Il est l'homme d'Horace, et je crois qu'il a le mérite de l'être sans le savoir: car entre nous je pense qu'il ne lit guère, et qu'il doit son goût à la manière dont il a plu à dieu de le former. Je serai à mon tour difficile. Vous allez croire que c'est sur mes vers, point, c'est sur ceux de Pollion. Qu'il lise et qu'il juge.

La modération est le trésor du sage

me paraît bien meilleur que l'attribut 1º parce que le trésor est opposé à modération et parce que attribut est un terme prosaïque . . . &c. &c. &c. En faisant ces critiques, qui me paraissent justes, je suis effrayé de la difficulté de faire des vers français; et je ne m'étonne plus que Despréaux employât deux ans à composer une épître.

Je m'en vais raboter plus que jamais et être aussi inflexible pour moi que je le suis pour Pollion.

Votre grande critique que je ne parle pas toujours à Hermotime me paraît la plus mauvaise de toutes. Parler toujours à la même personne est d'un ennui de prône. On s'adresse d'abord à son homme et ensuite à toute la nature. Ainsi en use Horace, mille fois plus décousu que moi. Mais nous n'aurons plus de querelle sur cela; Hermotime et devenu Thiriot, et chaque épître est détachée.

Ah, en voici d'une bonne! vous trouvez mauvais ce vers:

Moins ce qu'on a pensé que ce qu'il faut savoir,

et vous osez dire que c'est du galimatias pour un bon dialecticien! Eh bien mon cher dialecticien, je vous dirai qu'un homme qui étudie la nature, qui fait des expériences, qui calcule, un Newton, un Mariote, un Huygens, un Bradley, un Maupertuis, savent ce qu'il faut savoir, et que mr le Gendre, marquis de St Aubin, dans son Traité de l'opinion, sait ce qu'on a pensé. Je vous dirai que savoir ce qu'ont mal pensé les autres c'est très mal savoir, et qu'un homme qui étudie la géométrie sait, non des opinions, mais des choses, et des choses indépendantes des hommes. Voilà le point. Je n'exclus pas l'histoire de l'esprit humain, mais je veux qu'on sache que l'air pèse 1900 fois plus que l'eau, et non pas qu'on s'en tienne à savoir qu'Aristote a cru que l'air ne pesait que dix fois davantage.

Ce vers, ne vous en déplaise, est vrai et précis; et il restera. Continuez cependant, dites moi tout ce que l'on pensera et tout ce qu'il faudra savoir. Je suis comme la Fleche, je fais mon profit de tout.

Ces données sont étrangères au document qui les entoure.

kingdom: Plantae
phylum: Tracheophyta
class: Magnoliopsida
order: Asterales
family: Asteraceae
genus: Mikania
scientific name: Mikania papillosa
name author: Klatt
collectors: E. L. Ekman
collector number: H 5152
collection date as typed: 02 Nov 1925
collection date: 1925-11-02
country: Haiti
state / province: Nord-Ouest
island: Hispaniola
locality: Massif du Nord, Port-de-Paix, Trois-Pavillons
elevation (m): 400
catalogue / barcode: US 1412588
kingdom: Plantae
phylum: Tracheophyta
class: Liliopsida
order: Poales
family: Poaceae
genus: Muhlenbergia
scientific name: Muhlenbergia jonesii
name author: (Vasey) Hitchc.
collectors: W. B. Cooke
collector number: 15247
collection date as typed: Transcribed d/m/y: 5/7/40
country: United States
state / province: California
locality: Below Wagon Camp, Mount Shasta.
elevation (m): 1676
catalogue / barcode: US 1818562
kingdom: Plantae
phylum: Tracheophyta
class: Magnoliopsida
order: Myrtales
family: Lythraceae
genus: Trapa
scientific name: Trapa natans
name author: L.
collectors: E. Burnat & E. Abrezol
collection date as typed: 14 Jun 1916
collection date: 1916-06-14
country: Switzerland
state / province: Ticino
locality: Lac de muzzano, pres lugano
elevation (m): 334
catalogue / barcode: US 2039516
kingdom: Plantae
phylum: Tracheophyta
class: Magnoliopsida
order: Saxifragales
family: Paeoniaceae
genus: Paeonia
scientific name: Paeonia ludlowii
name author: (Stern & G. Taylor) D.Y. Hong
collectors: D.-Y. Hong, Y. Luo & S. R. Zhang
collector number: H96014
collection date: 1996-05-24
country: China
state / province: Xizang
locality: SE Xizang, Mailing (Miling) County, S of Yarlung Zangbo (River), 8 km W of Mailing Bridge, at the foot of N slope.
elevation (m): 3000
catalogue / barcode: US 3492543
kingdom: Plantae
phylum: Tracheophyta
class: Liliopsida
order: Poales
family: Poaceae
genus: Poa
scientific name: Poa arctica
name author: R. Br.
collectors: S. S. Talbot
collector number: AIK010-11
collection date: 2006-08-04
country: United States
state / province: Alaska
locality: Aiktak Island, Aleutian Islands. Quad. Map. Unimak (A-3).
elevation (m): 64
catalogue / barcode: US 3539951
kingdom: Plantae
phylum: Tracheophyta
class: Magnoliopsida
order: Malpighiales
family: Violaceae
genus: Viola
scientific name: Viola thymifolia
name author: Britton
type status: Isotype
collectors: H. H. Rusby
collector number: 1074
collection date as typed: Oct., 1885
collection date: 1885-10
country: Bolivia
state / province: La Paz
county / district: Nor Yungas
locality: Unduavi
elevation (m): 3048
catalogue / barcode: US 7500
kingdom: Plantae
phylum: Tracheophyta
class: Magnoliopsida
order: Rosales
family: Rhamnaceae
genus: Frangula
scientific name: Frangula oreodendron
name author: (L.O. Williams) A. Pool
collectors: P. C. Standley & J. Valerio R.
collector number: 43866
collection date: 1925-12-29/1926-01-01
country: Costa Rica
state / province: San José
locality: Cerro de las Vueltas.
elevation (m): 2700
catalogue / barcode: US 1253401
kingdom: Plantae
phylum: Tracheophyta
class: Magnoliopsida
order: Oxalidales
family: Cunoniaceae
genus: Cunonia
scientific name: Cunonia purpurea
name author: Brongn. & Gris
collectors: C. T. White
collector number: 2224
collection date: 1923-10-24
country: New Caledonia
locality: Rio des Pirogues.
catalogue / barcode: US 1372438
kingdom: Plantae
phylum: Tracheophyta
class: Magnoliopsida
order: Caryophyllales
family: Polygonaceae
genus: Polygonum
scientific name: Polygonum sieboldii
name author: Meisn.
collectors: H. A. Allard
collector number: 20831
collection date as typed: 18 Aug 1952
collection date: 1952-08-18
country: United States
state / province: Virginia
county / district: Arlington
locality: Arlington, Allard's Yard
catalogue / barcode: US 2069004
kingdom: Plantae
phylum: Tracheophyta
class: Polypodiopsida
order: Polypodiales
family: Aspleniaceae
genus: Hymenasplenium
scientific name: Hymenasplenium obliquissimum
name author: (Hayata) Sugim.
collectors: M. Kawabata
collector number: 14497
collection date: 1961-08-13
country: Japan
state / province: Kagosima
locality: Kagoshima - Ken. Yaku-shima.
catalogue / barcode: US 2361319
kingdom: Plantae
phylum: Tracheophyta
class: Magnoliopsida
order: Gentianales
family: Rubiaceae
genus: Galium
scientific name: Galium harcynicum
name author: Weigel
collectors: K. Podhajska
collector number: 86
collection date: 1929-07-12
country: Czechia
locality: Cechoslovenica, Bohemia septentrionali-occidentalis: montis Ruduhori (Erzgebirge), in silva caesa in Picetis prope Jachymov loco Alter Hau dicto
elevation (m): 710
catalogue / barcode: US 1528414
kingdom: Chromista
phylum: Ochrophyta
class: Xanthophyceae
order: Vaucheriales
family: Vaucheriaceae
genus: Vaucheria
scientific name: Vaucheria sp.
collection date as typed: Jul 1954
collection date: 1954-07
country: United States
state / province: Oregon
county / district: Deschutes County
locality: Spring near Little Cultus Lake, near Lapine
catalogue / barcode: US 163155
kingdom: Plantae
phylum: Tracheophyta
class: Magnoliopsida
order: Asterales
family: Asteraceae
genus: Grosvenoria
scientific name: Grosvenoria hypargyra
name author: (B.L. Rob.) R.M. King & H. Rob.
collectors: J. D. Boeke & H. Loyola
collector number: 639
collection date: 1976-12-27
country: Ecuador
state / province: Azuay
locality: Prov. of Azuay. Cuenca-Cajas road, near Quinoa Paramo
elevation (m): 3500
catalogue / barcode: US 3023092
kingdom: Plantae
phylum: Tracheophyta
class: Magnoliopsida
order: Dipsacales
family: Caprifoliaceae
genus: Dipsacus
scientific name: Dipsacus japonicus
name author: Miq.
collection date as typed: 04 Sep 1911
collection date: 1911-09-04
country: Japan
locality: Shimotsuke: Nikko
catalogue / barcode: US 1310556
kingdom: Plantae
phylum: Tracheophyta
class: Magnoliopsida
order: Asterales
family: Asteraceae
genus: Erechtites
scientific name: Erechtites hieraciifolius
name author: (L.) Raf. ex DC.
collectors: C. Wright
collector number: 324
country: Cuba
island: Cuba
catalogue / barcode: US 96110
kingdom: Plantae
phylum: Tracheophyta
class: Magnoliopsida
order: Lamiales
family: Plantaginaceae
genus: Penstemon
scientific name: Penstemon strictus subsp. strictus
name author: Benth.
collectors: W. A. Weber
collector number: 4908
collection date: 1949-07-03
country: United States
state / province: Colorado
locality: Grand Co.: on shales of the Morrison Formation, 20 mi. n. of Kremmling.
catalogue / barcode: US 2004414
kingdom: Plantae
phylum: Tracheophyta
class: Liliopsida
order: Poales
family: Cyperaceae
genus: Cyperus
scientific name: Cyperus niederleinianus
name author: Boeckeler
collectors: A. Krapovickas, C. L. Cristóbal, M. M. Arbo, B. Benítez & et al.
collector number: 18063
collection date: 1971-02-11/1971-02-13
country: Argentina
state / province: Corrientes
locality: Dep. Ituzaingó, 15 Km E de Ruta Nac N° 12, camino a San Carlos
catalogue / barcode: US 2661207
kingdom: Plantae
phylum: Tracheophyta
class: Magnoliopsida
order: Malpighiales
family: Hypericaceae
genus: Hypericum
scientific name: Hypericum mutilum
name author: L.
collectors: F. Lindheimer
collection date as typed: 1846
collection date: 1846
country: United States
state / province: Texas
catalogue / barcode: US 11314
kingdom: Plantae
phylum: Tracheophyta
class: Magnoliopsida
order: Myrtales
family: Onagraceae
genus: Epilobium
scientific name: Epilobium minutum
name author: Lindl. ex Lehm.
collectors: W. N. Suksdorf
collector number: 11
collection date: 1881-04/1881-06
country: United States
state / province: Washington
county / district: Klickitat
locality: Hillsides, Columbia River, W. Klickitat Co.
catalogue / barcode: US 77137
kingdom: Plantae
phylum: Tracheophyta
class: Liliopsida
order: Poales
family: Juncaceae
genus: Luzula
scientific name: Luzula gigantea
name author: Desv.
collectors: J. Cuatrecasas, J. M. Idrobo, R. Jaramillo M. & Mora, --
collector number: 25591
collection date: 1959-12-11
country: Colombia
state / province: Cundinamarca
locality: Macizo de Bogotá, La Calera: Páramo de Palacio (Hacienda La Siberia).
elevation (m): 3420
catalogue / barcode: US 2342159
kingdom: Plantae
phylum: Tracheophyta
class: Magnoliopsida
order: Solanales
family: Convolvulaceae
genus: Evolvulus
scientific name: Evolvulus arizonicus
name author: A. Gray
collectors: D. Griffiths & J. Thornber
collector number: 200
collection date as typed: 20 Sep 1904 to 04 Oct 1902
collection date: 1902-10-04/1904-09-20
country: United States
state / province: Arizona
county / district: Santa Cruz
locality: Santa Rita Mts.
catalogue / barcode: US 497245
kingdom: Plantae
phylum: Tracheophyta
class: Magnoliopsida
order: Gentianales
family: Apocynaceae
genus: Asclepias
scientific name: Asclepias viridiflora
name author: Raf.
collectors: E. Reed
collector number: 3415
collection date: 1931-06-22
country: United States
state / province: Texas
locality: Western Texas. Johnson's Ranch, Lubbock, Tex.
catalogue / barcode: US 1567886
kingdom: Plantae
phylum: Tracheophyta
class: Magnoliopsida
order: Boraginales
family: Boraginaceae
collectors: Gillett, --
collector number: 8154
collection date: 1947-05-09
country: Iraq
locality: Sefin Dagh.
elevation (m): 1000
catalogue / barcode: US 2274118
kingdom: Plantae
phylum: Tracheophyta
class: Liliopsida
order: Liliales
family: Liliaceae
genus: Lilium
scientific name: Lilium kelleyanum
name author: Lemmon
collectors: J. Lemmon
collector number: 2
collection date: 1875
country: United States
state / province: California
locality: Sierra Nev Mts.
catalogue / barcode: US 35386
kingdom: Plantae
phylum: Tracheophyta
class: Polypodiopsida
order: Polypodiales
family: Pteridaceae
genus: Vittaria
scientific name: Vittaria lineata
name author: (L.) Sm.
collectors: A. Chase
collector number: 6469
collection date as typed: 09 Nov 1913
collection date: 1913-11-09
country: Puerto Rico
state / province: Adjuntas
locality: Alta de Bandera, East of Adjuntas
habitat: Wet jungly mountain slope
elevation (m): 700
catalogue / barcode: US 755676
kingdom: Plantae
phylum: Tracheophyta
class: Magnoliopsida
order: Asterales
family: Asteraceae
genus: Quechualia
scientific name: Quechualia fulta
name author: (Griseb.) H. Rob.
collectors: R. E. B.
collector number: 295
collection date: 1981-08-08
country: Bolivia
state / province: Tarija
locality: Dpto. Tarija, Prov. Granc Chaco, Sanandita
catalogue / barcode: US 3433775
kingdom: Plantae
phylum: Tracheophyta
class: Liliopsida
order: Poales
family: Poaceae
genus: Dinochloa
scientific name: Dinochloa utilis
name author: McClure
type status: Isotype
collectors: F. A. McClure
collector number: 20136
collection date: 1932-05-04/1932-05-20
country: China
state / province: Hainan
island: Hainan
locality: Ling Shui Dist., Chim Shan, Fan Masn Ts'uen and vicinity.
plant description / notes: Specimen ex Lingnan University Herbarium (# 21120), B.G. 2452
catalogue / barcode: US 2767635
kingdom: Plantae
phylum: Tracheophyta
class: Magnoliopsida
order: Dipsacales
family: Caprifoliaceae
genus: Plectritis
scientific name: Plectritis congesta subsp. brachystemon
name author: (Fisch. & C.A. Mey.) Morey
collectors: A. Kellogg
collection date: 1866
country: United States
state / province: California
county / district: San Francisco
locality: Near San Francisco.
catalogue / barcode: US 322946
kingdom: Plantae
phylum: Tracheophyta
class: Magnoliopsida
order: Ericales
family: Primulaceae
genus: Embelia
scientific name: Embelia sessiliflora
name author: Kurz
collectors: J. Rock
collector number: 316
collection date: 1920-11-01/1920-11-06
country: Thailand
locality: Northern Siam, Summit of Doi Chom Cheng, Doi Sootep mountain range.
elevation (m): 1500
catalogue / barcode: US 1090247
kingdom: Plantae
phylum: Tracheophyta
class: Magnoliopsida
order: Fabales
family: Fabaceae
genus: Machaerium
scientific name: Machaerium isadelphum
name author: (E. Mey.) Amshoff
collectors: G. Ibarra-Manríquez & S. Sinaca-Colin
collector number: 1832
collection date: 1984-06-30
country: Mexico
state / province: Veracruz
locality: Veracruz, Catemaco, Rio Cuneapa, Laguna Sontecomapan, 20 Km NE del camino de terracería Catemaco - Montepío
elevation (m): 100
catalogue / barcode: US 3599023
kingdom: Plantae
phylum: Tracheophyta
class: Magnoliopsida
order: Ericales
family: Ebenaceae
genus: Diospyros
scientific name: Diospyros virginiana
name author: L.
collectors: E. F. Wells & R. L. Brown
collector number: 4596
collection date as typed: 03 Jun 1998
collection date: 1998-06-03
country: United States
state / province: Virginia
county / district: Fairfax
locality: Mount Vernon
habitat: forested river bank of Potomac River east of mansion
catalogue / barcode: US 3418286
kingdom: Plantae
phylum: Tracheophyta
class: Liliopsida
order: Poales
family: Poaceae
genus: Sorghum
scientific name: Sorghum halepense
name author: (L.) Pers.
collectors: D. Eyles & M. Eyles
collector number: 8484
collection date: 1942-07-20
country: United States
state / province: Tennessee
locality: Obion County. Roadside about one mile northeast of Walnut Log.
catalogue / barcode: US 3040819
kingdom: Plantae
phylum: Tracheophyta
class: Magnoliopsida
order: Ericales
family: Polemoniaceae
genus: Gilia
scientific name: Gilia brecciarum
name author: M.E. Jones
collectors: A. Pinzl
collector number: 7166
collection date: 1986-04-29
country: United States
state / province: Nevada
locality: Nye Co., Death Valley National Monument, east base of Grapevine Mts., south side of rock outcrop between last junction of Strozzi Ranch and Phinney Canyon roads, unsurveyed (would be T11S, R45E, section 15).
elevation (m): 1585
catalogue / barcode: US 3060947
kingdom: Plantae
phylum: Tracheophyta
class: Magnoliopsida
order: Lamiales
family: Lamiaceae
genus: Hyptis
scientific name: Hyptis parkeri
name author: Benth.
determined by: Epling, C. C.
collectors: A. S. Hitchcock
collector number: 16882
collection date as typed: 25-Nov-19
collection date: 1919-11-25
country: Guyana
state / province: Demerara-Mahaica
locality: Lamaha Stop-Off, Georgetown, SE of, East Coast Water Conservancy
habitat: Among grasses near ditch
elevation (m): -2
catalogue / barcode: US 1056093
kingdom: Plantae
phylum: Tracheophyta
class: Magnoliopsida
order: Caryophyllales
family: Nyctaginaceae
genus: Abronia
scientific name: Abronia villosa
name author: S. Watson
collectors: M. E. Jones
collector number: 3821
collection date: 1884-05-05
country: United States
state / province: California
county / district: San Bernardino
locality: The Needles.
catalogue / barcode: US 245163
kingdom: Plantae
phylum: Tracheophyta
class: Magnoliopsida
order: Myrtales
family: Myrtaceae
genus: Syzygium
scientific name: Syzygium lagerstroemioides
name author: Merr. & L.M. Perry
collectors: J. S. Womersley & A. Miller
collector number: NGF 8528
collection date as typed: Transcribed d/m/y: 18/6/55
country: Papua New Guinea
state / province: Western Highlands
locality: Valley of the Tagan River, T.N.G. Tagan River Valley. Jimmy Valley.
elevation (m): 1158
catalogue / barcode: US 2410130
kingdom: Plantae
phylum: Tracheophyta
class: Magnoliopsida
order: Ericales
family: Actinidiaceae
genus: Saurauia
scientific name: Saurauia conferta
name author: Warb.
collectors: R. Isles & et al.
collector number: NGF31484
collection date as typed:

Adieu, mon cher Mersenne. Dimitte nobis peccata nostra sicut dimittimus criticis nostris.

Je fais tant de cas de l'esprit et de l'amitié de Pollion que je lui dis mon sentiment sans aucun ménagement. Son caractère est au dessus des simagrées des compliments. Une vérité vaut mieux chez lui que cent fadeurs. Je vous embrasse, j'ai la tête cuite.

A propos j'oubliais encore une correction sans appel dont j'appelle au bon sens, au bon goût et à vous:

D'où vient qu'avec cent pieds qui lui sont inutiles.

Vous voudriez qu'on croirait inutiles. Eh, ventre-saint-gris! ils sont très inutiles, car il traîne ses pas débiles.

Il y a des espèces de reptiles qui ont une trentaine de pattes et qui n'en vont pas plus vite, comme les autruches ont des ailes pour ne point voler. Dieu est le maître.